Define $A:=\{(x,y,z) \in \mathbb R^{3}: \frac{y^2}{4}\leq 1, x^2+z^2\leq 1\}$
Background: I want to calculate the integral $\int_{A}d\lambda^{3}$ which is $\int_{\mathbb R^{3}}1_{A}d\lambda^{3}$
In order to use Tonelli I need to show that $1_{A}$ is measurable and I can show that by showing that $A$ is indeed Borel measurable.
Is my proof below sound?
Define: $g(x,y,z)=\frac{y^2}{4}-1$ and $h(x,y,z)= x^2+z^2 -1$. Note that $g$ and $h$ are measurable. It is clear that for $A_{1}:=\{(x,y,z) \in \mathbb R^{3}:\frac{y^2}{4}\leq 1\}$ and $A_{2}:=\{(x,y,z) \in \mathbb R^{3}: x^2+z^2\leq 1\}$
$A_{1}=g^{-1}((-\infty,0])$ which by definition is $\in \mathcal{B}^{3}$
And $A_{2}:=h^{-1}((-\infty,0])$ which also by definition of measurability is $\in \mathcal{B}^3$
Note $A=A_{1}\cap A_{2}\in \mathcal{B}$ which is what was required to prove.
To show that the set $A$ is closed we can reason as follows.
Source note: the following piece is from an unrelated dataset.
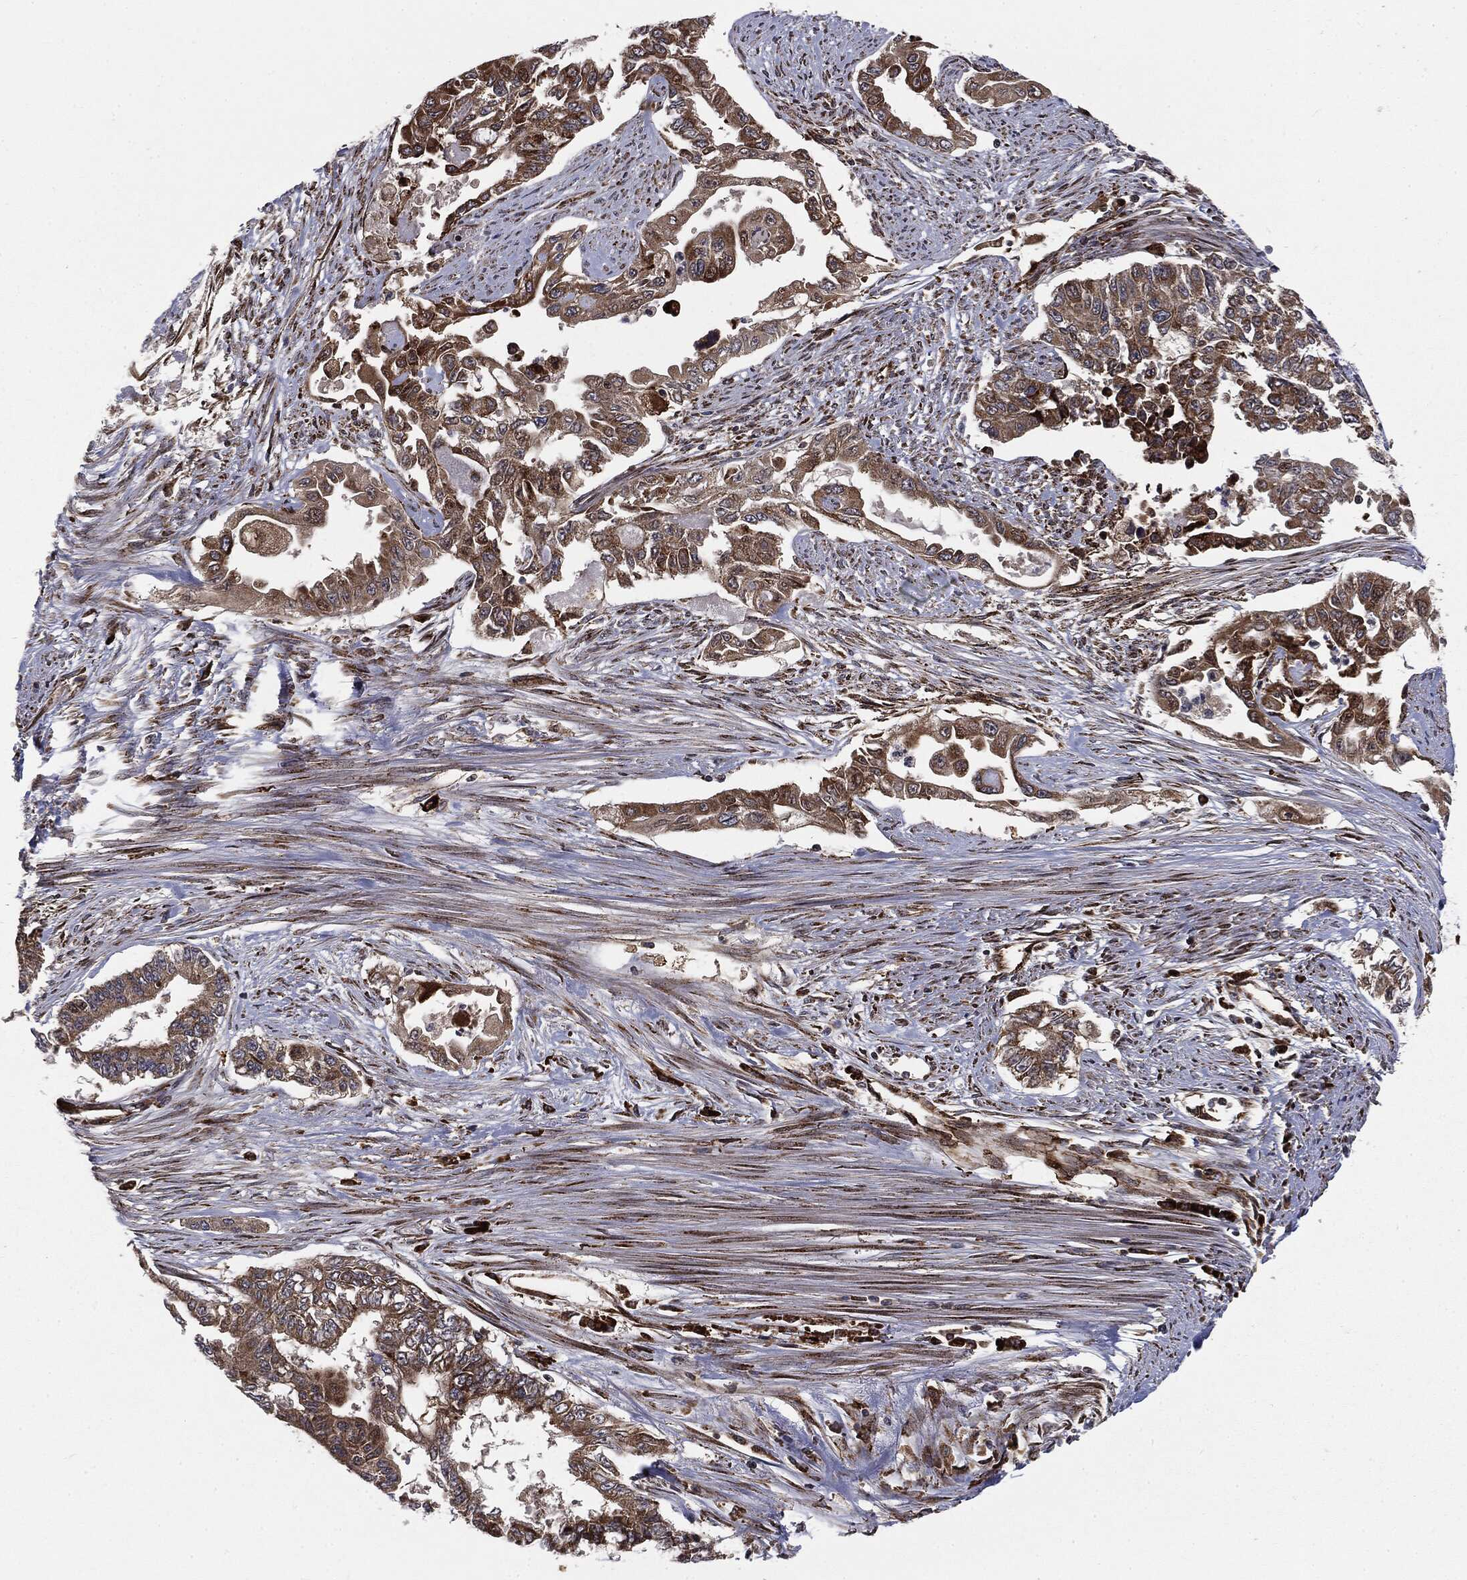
{"staining": {"intensity": "strong", "quantity": ">75%", "location": "cytoplasmic/membranous"}, "tissue": "endometrial cancer", "cell_type": "Tumor cells", "image_type": "cancer", "snomed": [{"axis": "morphology", "description": "Adenocarcinoma, NOS"}, {"axis": "topography", "description": "Uterus"}], "caption": "Human endometrial cancer stained with a protein marker displays strong staining in tumor cells.", "gene": "CYLD", "patient": {"sex": "female", "age": 59}}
Suppose that $(x_n,y_n,z_n)\in A$ is such that $(x_n,y_n,z_n)\to (x,y,z)$ i.e. $x_n\to x$, $y_n\to y$ and $z_n\to z$. Then we note that $$ \frac{y_n^2}{4}\leq 1\stackrel{n\to\infty}{\implies}\frac{y^2}{4}\leq 1 $$ and $$ x_n^2+z_n^2\leq 1\stackrel{n\to\infty}{\implies}x^2+z^2\leq 1 $$ by properties of limits. In particular, $(x,y,z)\in A$. So the set $A$ is closed and hence a Borel set (as closed sets are the complement of open sets).